Some 20 years ago A. N. Wilson published a novel entitled Gentlemen in England. It was savagely reviewed in The Spectator by the late Lord Lambton. He complained that two characters were portraits of old friends of his, whom, for the purpose of the review, he called Mr F and Mr Q. (Alastair Forbes and Peter Quennell, one guessed, without much difficulty.) Quoting a snatch of dialogue, he declared that Mr F (or it may have been Mr Q) would never have said such a thing, and therefore the whole edifice fell flat. This prompted me to write a letter pointing out that since Mr Wilson had written a novel in which neither Mr F not Mr Q was a character, how either would have spoken in real life was utterly irrelevant.
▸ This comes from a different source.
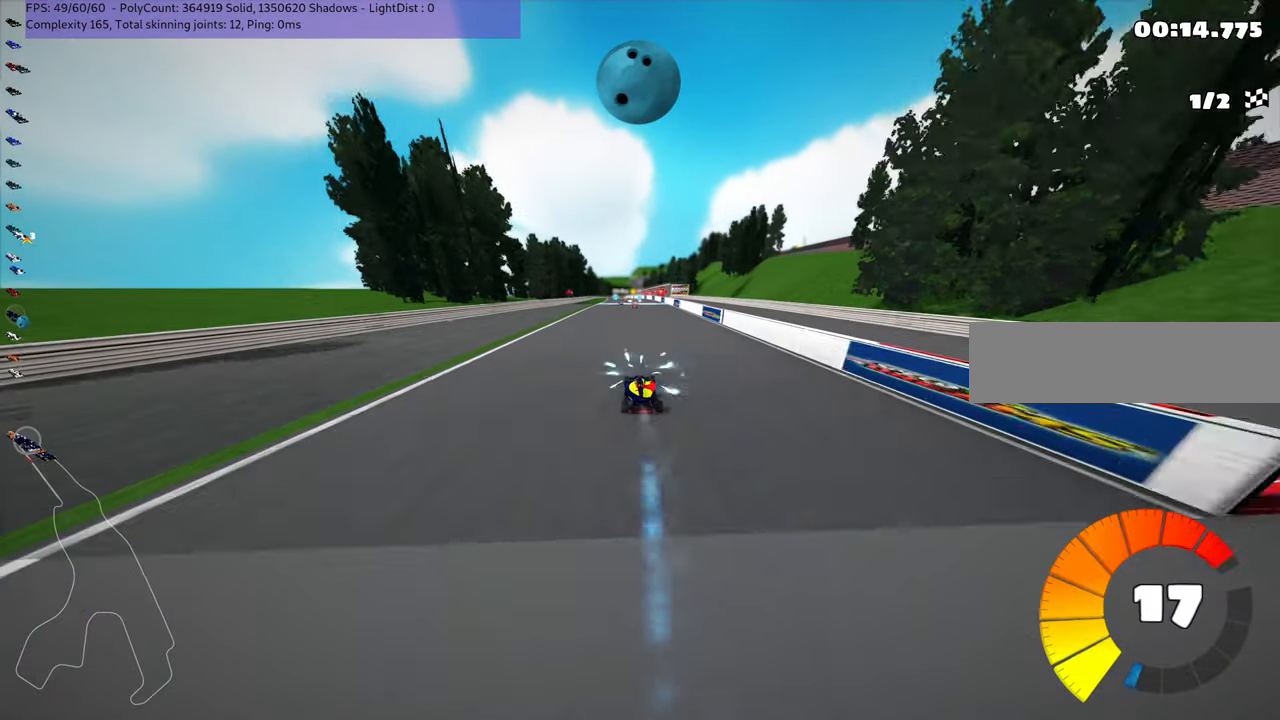
{"keys": ["up"], "events": []}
I remembered this when reading William Waldegrave’s review of Justin Cartwright’s novel The Song Before it is Sung. Unlike Lambton’s it wasn’t a hatchet job. Indeed it was for the most part admiring. Nevertheless some of the criticisms Lord Waldegrave offered seemed to me to arise from the same sort of misunderstanding of the difference between fiction and what for want of a better term one must call ‘real life’.
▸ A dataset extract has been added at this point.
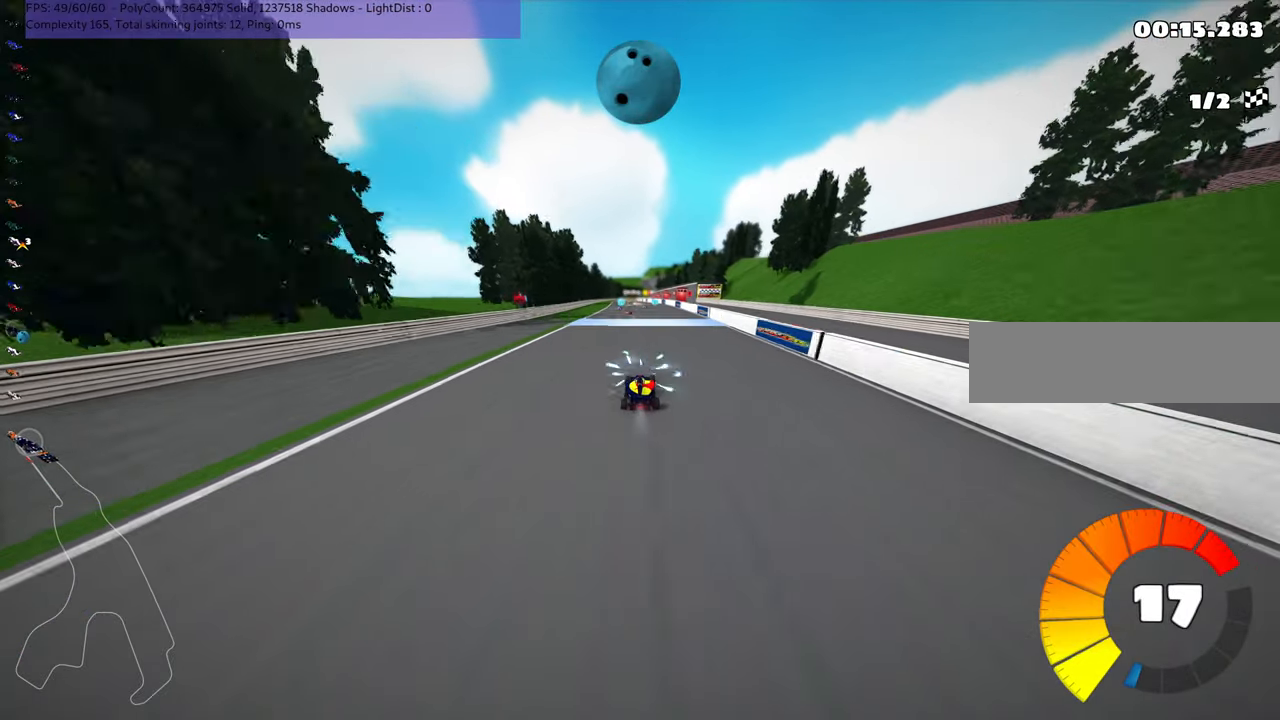
{"keys": ["right", "up"], "events": [[217, "left", "down"], [300, "left", "up"], [434, "right", "down"]]}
Few readers with any knowledge of the 1930s and of the aristocratic German opposition to Hitler will fail to realise, only a few pages into the novel, that the two principal characters are modelled on Sir Isaiah Berlin and Adam zu Solz von Trott; and indeed Cartwright adds an ‘Afterword’ in which he says that ‘the story is based in part on the friendship between’ them. Nevertheless this is a work of fiction and Elya Mendel and Axel von Gottberg are distanced from their originals.